Output each record below exactly as it stands, leaving out the pictures.
"""
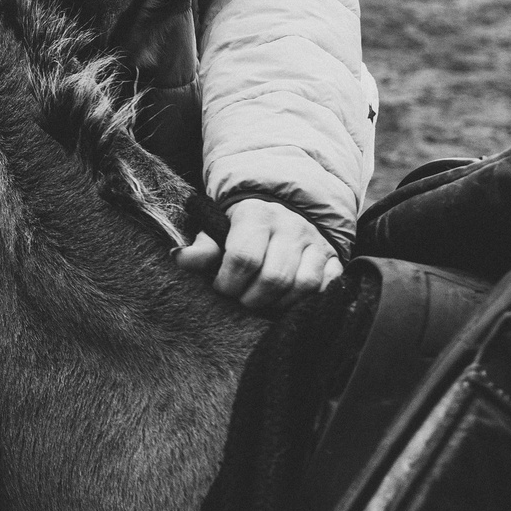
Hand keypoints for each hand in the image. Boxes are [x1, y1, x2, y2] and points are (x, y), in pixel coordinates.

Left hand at [174, 197, 340, 311]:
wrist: (280, 208)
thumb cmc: (241, 227)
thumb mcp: (216, 231)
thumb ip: (201, 249)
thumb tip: (179, 259)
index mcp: (256, 215)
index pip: (243, 258)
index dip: (228, 282)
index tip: (222, 286)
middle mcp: (290, 225)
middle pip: (274, 277)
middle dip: (252, 298)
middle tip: (242, 298)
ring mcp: (314, 241)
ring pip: (303, 284)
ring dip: (280, 302)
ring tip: (263, 301)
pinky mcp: (332, 255)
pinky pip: (328, 285)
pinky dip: (309, 298)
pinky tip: (289, 298)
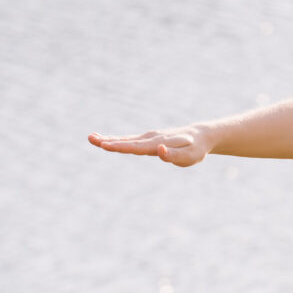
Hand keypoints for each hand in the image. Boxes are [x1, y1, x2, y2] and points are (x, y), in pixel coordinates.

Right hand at [88, 127, 210, 167]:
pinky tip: (108, 141)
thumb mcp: (189, 157)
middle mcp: (151, 138)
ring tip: (92, 138)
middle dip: (108, 141)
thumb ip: (174, 156)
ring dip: (109, 139)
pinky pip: (130, 140)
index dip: (120, 147)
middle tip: (90, 138)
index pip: (136, 147)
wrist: (201, 136)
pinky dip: (117, 140)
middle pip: (126, 141)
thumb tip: (159, 151)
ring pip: (126, 139)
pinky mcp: (149, 139)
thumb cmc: (195, 149)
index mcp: (158, 143)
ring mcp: (149, 137)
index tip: (105, 145)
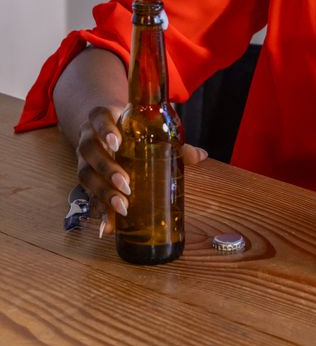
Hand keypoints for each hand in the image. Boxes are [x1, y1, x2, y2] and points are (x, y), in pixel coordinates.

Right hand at [75, 106, 206, 236]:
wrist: (103, 127)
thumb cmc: (129, 128)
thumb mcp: (146, 128)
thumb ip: (172, 141)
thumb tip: (201, 155)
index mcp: (103, 118)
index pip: (98, 118)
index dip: (104, 130)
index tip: (117, 143)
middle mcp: (89, 137)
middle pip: (90, 151)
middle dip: (107, 169)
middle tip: (126, 184)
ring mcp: (84, 158)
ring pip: (85, 174)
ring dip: (102, 193)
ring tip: (122, 208)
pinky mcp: (87, 178)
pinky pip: (88, 195)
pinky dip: (98, 211)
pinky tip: (107, 227)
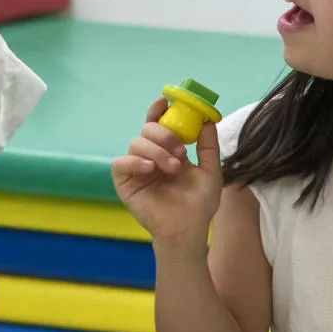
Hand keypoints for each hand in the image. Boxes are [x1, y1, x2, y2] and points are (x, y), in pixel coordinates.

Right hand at [111, 98, 222, 247]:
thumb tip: (208, 121)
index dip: (158, 111)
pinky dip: (135, 161)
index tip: (165, 101)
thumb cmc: (199, 204)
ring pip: (135, 143)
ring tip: (173, 168)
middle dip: (164, 134)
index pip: (159, 125)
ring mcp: (136, 169)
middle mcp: (150, 157)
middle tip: (179, 151)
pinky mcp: (124, 183)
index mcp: (168, 151)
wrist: (188, 230)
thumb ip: (209, 146)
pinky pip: (121, 162)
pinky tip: (150, 169)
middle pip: (146, 130)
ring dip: (156, 151)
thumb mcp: (211, 171)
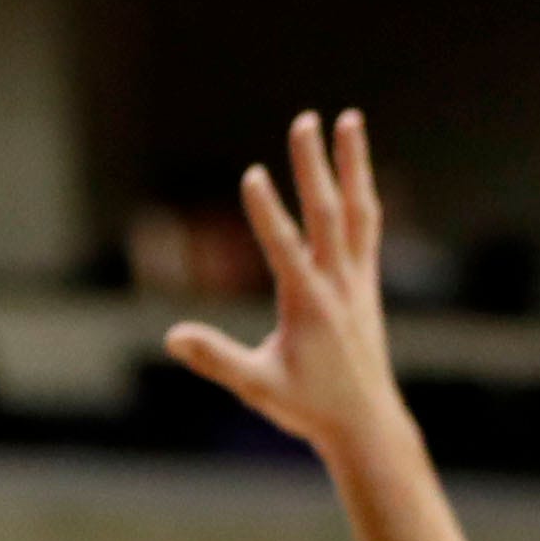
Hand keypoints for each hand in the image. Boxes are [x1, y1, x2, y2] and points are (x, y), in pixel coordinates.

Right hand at [164, 111, 417, 462]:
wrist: (365, 420)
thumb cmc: (307, 406)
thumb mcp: (255, 387)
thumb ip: (216, 358)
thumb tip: (173, 337)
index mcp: (309, 305)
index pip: (285, 248)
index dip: (267, 211)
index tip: (252, 174)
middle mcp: (339, 283)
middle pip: (327, 211)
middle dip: (314, 164)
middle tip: (305, 120)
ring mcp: (358, 279)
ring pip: (357, 209)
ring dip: (351, 163)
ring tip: (349, 119)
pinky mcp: (366, 283)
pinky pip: (366, 227)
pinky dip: (361, 195)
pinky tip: (356, 175)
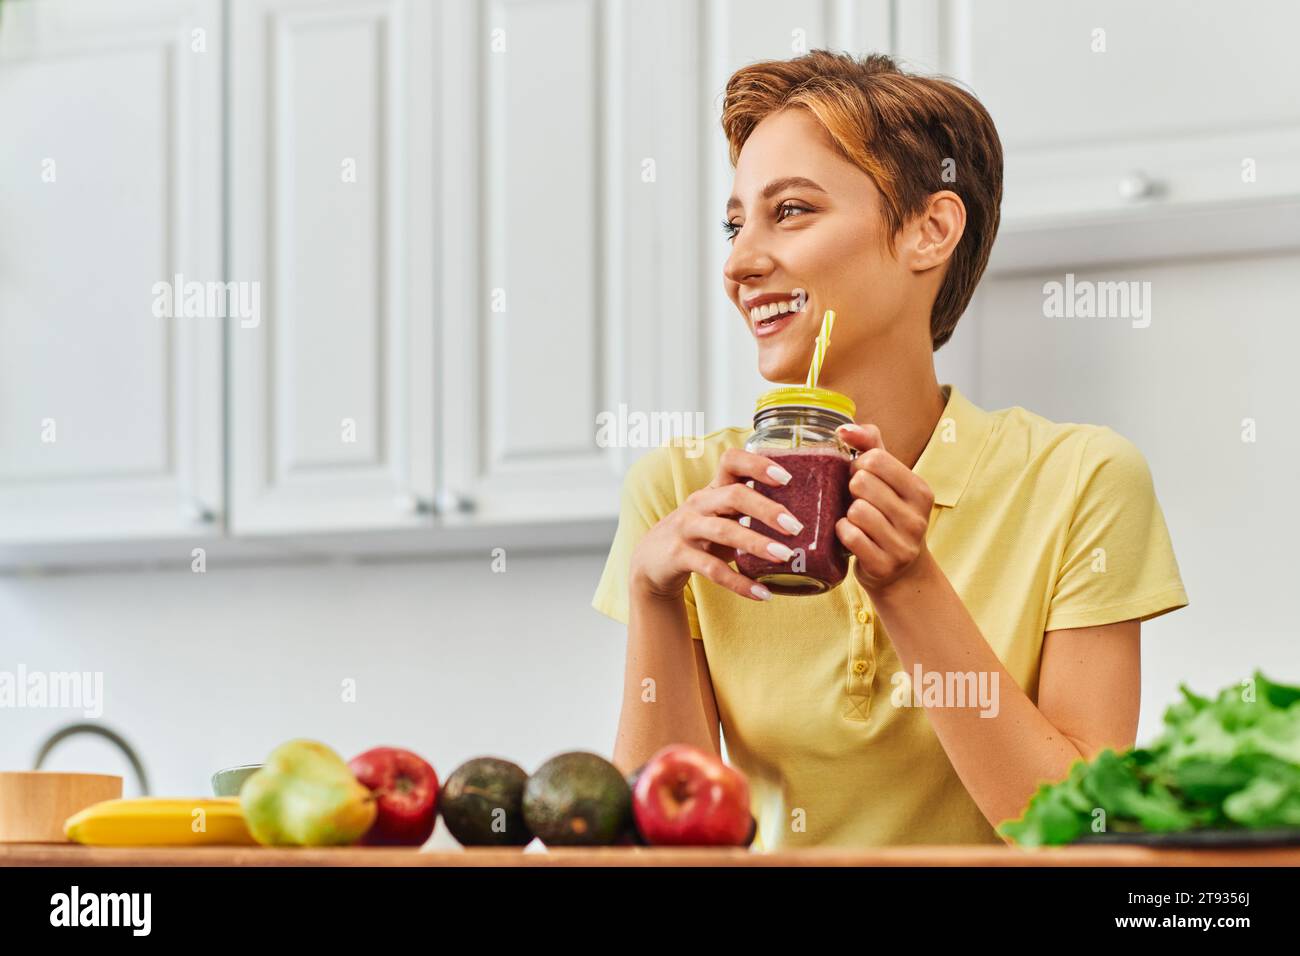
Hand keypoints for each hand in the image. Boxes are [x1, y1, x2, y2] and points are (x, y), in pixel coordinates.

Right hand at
"""
WRITTEN SOLUTION:
Hand keypoints for each hand in the image. Boxes are [x1, y1, x2, y2] and points are (x, y), in pixel coordinates.

Left hand at [174, 197, 340, 311]:
wrist: (280, 208)
thumb cmc: (241, 227)
thumb mcp: (216, 231)
thumb ip: (201, 249)
thumb tip: (179, 259)
index mcp: (256, 215)
index pip: (243, 258)
index dip: (228, 282)
index tip: (222, 286)
middle mcp: (290, 225)
middle pip: (274, 277)
middle dip: (252, 298)
middle tip: (242, 298)
ring mcp: (314, 241)
ring pip: (303, 284)
ring dip: (280, 302)
ring tip: (263, 301)
pinky mcp: (332, 255)
pinky pip: (328, 285)
pinky dip: (309, 298)
pinky tip: (289, 298)
Hand keypoints for each hand in the image. Boxes are [x1, y1, x2, y2] and points are (x, y), in pixel coordinates.

Right hand at [88, 127, 210, 167]:
pinky tip: (108, 141)
thumb mcp: (189, 157)
middle mcp: (151, 138)
ring tip: (92, 138)
middle dip: (108, 141)
thumb ip: (174, 156)
ring dip: (109, 139)
pinky pip: (130, 140)
index dip: (120, 147)
middle tip: (90, 138)
index pip: (136, 147)
wrist: (201, 136)
pinky dip: (117, 140)
middle pip: (126, 141)
thumb tip: (159, 151)
ring pip: (126, 139)
pinky mcp: (149, 139)
thumb cmc: (195, 149)
index mcp: (158, 143)
ring mcp: (149, 137)
index tip: (105, 145)
Hand keypoints for each hand in the image. Boxes are [x1, y1, x2, y2] and points are (x, y), in pixel coordinates.

Right hand at [75, 106, 206, 236]:
wrist: (103, 127)
thumb cmc: (129, 128)
thumb mcp: (146, 128)
thumb ip: (172, 141)
thumb tip: (201, 155)
index mcp: (103, 118)
index pip: (98, 118)
index dip: (104, 130)
index tip: (117, 143)
middle mcp: (89, 137)
middle pip: (90, 151)
middle dip: (107, 169)
middle tip: (126, 184)
ring mcp: (84, 158)
ring pip: (85, 174)
ring dip: (102, 193)
ring tip: (122, 208)
pinky mcp: (87, 178)
pinky pip: (88, 195)
pinky dip: (98, 211)
pinky tip: (107, 227)
Hand keypoints for each hand in the image. Boxes are [x1, y1, x2, y2] and points are (x, y), in pixel coordinates.

Right hand at [111, 98, 222, 247]:
thumb tip: (208, 121)
index dip: (158, 111)
pinky dip: (135, 161)
index tip: (165, 101)
thumb cmc: (199, 204)
ring pip: (135, 143)
ring tip: (173, 168)
middle dip: (164, 134)
index pip: (159, 125)
ring mcp: (136, 169)
middle mcp: (150, 157)
middle tip: (179, 151)
pinky mcp: (124, 183)
index mcp: (168, 151)
wrist: (188, 230)
thumb ip: (209, 146)
pinky pip: (121, 162)
pinky tip: (150, 169)
middle pip: (146, 130)
ring dip: (156, 151)
thumb mcp: (211, 171)
Hand keypoints for each hand in the image. Boxes are [x1, y1, x2, y2] and points are (x, y), in pixel coordinates.

Right hand at [164, 111, 417, 462]:
wrist: (365, 420)
thumb cmc: (307, 406)
thumb mcp: (255, 387)
thumb ip: (216, 358)
thumb tip: (173, 337)
index mcp: (309, 305)
index pip: (285, 248)
index dip: (267, 211)
index tip: (252, 174)
middle mcp: (339, 283)
middle pip: (327, 211)
middle dip: (314, 164)
middle tip: (305, 120)
ring mcp: (358, 279)
ring pip: (357, 209)
ring dip: (351, 163)
ring tip: (349, 119)
pinky mcp: (366, 283)
pinky pip: (366, 227)
pinky dip: (361, 195)
pinky tip: (356, 175)
Hand keypoints for each hand in the image. Boxes are [x1, y1, x2, y2] and points are (x, y), in pixel coordinates.

Right hand at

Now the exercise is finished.